Data provided Start Marker

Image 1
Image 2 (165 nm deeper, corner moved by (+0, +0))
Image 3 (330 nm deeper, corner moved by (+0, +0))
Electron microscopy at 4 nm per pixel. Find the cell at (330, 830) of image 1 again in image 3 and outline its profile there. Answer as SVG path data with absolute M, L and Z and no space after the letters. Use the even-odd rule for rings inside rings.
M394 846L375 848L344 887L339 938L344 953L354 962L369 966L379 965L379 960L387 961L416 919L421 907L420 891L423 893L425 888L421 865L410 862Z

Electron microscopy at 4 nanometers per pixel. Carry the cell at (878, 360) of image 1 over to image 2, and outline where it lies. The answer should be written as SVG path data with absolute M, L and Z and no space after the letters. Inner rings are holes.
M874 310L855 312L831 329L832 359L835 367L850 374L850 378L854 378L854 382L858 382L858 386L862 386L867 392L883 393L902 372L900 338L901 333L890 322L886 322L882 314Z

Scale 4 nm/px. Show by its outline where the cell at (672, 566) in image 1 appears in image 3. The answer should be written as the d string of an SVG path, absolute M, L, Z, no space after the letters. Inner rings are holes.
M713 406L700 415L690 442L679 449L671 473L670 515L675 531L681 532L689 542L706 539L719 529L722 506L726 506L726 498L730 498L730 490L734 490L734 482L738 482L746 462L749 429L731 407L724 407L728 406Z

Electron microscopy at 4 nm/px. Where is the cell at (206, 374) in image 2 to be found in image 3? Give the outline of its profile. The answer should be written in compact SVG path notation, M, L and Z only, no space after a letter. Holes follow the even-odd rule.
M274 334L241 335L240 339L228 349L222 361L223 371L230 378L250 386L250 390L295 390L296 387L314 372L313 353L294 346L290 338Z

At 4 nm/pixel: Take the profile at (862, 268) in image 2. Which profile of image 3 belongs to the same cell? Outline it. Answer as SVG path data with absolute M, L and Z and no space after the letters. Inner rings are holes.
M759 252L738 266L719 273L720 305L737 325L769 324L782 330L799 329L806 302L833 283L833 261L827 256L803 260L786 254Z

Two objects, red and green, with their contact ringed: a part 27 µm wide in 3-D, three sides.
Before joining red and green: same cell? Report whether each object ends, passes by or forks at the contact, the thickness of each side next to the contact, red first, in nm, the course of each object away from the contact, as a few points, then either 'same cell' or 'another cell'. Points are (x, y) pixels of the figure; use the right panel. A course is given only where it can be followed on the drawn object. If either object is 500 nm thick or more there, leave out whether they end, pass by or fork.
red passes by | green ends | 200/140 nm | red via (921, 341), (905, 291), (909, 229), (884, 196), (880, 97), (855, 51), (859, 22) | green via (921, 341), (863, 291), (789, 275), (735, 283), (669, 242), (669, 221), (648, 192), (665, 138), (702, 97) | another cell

Data provided End Marker

• **Instructions for the task**
Report each line in the data above that holds the word "corner" by copying it.

• **Result for this exercise**
Image 2 (165 nm deeper, corner moved by (+0, +0))
Image 3 (330 nm deeper, corner moved by (+0, +0))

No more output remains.